## EXERCISE AIM
Check each line of the data, and copy those where "wrist" appears.

—————

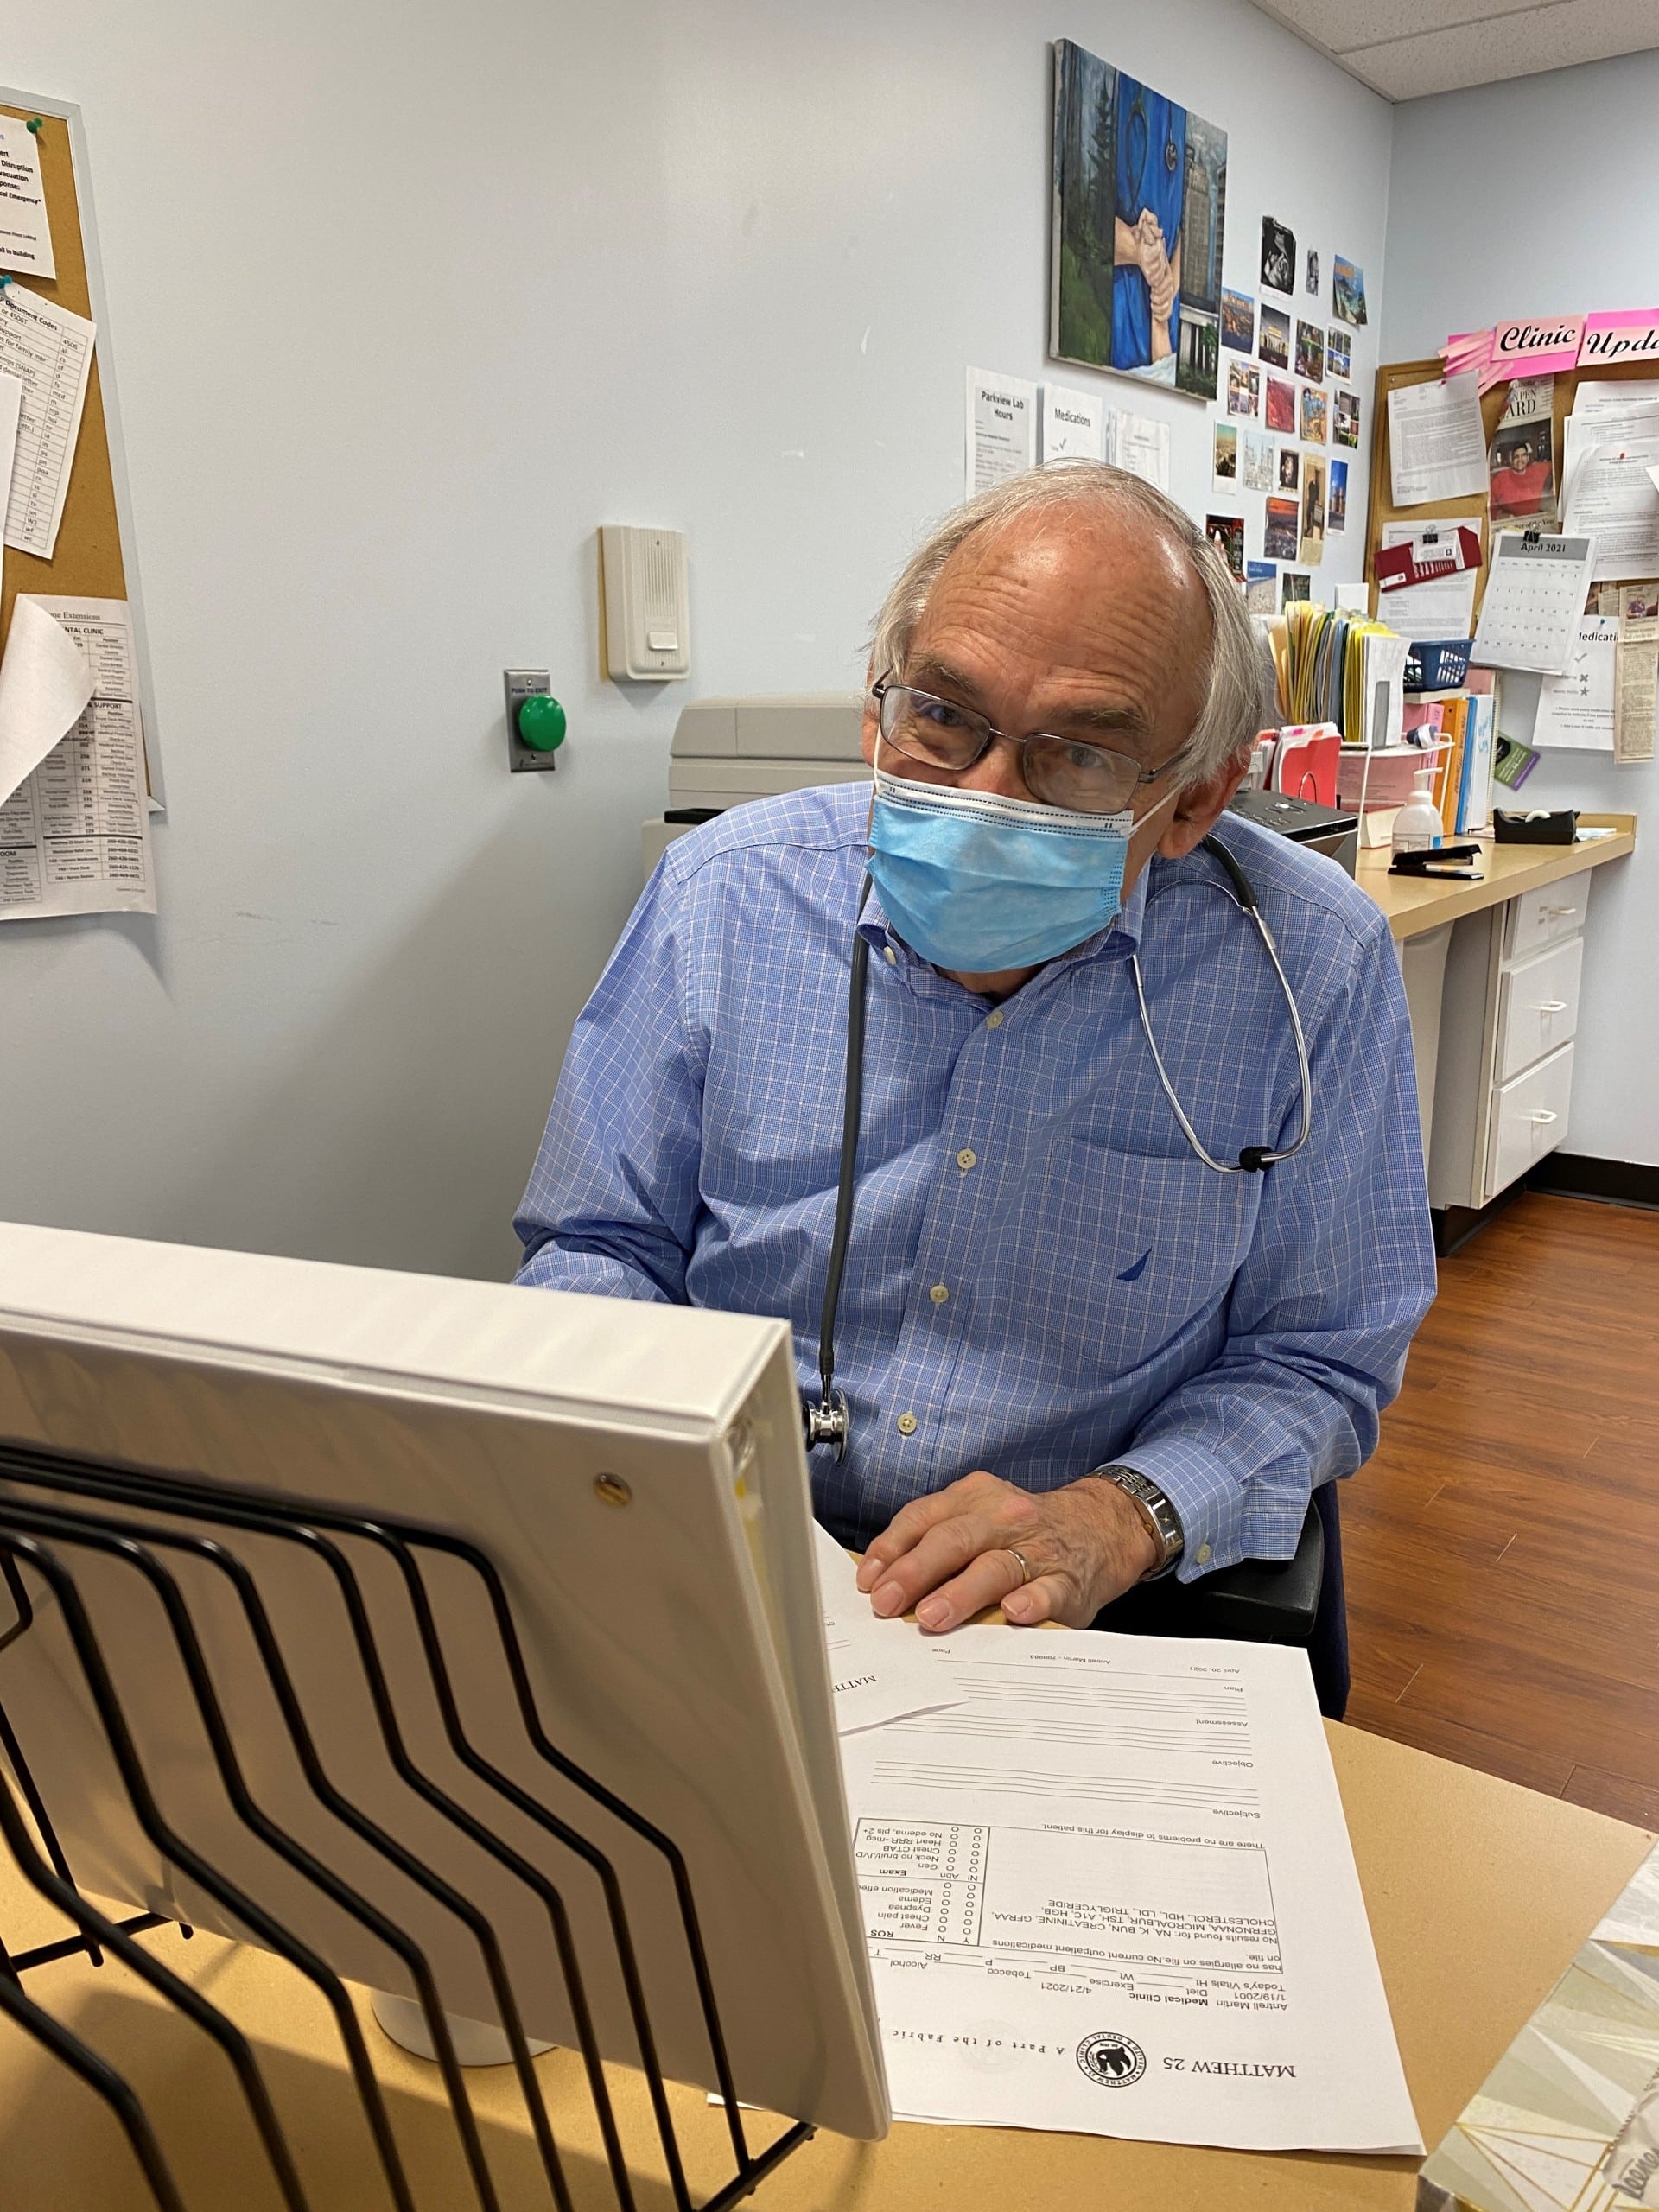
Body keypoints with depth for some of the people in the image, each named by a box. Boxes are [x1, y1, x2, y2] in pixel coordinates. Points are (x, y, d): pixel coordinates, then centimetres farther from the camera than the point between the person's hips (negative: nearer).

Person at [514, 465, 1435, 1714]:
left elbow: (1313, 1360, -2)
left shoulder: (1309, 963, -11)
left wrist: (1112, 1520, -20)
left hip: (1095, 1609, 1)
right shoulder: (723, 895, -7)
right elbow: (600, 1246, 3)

—————

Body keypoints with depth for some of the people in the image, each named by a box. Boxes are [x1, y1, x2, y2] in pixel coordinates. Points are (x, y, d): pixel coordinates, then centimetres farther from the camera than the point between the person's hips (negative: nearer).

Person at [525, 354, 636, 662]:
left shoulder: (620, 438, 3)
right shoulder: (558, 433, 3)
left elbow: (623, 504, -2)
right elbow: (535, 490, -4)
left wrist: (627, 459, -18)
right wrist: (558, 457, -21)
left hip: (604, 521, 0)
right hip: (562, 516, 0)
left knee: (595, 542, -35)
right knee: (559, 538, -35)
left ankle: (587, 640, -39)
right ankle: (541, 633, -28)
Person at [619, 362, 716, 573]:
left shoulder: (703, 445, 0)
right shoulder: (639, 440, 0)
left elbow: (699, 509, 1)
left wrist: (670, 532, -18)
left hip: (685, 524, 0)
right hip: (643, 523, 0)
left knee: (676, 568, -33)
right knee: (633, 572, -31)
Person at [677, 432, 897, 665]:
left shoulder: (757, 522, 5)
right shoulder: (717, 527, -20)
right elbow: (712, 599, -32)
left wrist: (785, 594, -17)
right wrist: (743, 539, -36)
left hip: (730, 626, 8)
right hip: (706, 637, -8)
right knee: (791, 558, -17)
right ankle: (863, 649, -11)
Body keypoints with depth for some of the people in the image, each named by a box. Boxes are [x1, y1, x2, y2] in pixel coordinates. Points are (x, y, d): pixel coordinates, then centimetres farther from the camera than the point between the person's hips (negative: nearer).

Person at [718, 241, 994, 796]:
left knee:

—————

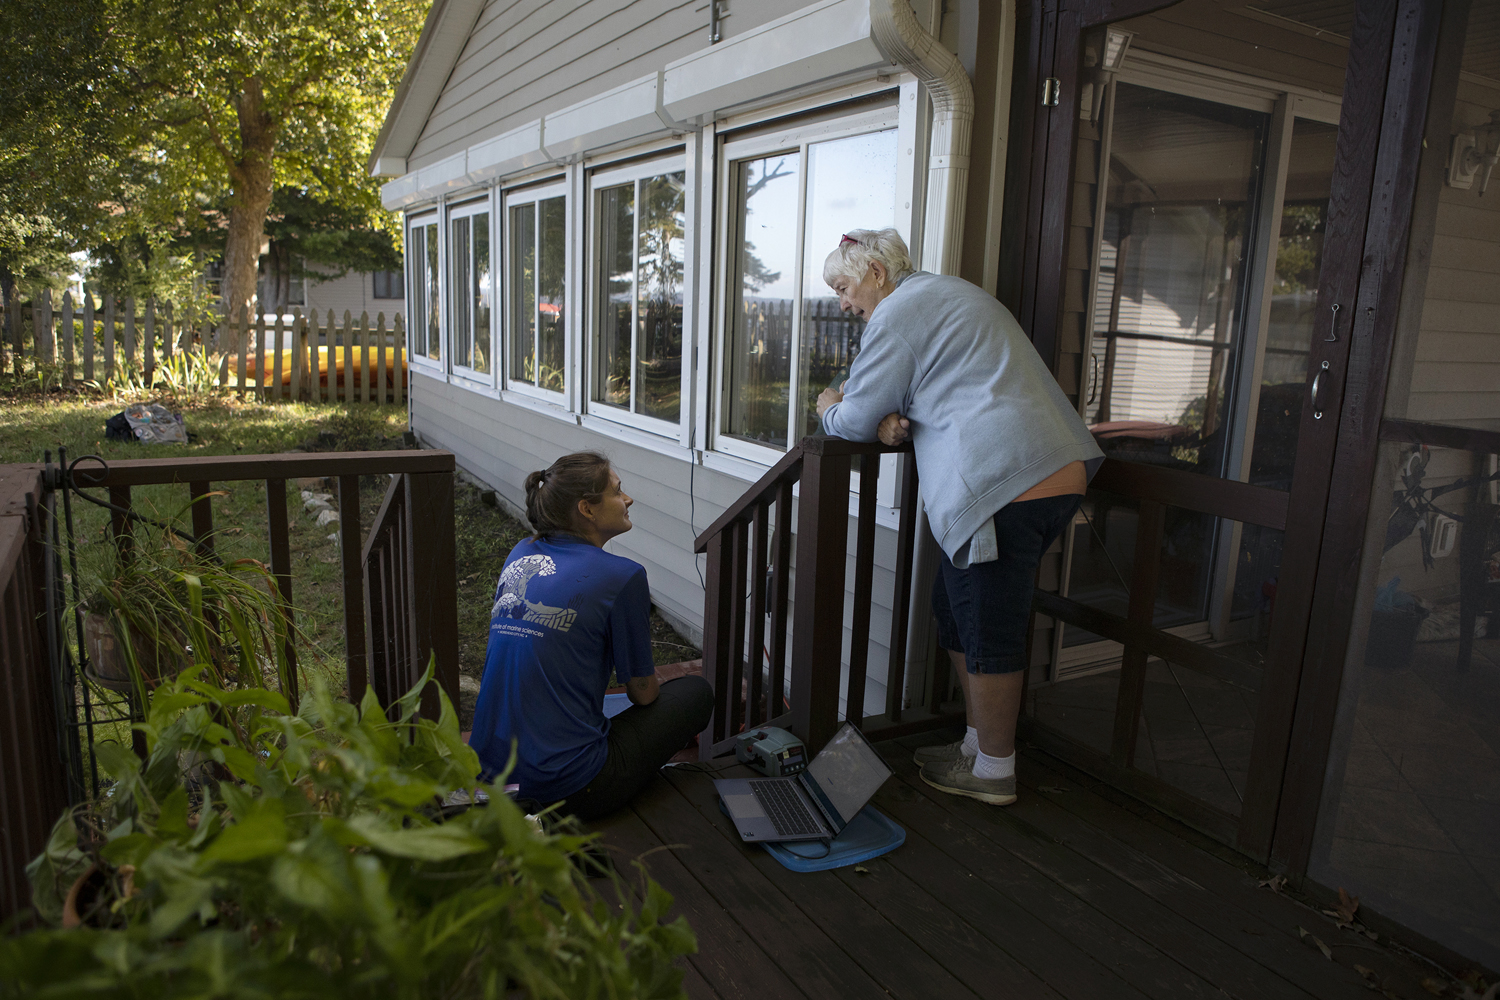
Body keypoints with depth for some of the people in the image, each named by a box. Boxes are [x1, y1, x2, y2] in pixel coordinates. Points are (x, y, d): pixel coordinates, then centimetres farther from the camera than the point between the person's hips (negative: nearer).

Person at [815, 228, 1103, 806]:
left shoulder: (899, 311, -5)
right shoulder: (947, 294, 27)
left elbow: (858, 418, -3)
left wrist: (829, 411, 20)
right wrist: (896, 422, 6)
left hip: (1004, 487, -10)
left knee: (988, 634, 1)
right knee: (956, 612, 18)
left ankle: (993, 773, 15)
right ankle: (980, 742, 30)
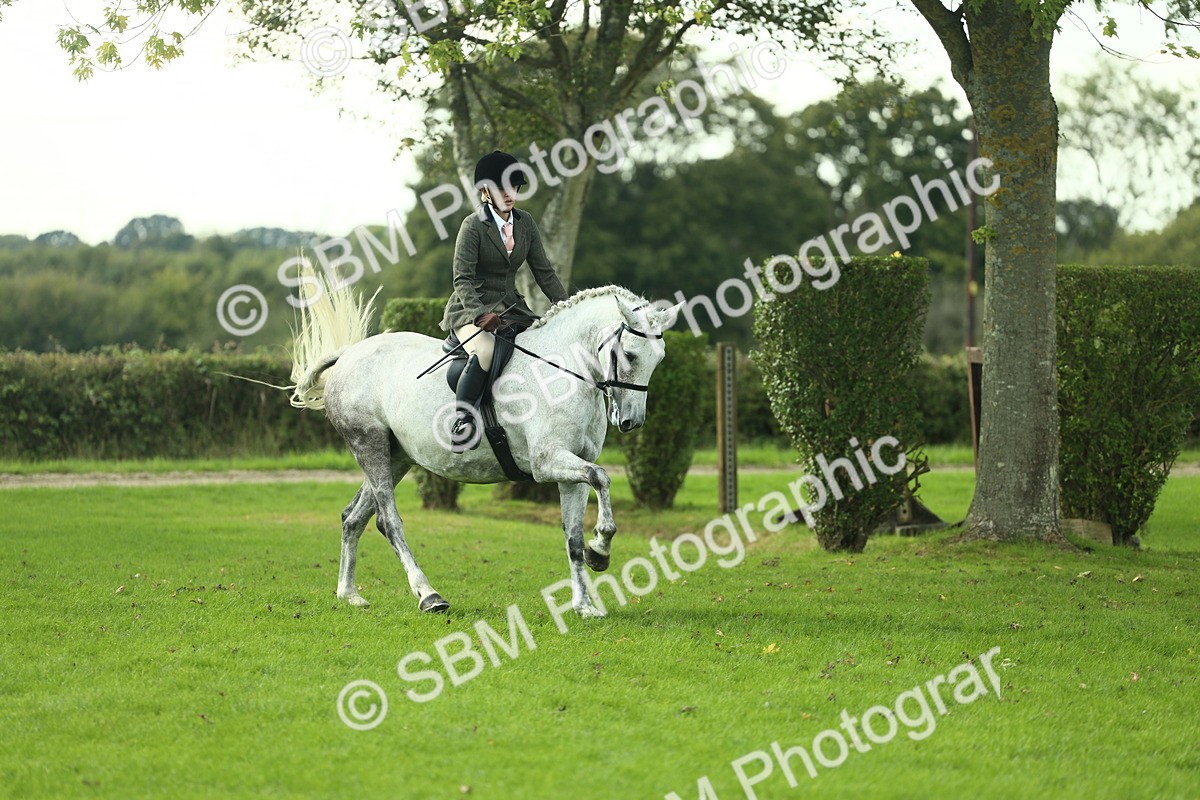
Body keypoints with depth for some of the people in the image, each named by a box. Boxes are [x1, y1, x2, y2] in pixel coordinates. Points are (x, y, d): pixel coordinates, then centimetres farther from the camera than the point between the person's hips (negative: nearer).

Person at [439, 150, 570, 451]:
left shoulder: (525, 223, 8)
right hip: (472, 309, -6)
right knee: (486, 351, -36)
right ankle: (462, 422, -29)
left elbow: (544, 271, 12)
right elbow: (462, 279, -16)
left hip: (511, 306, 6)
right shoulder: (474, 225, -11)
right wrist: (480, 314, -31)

—————

## ANSWER TO THIS PROBLEM
left wrist: (1112, 1520, -20)
left wrist: (627, 459, -18)
right wrist: (558, 457, -21)
left wrist: (670, 532, -18)
left wrist: (785, 594, -17)
right wrist: (743, 539, -36)
left wrist: (829, 411, 20)
right wrist: (896, 422, 6)
right wrist: (480, 314, -31)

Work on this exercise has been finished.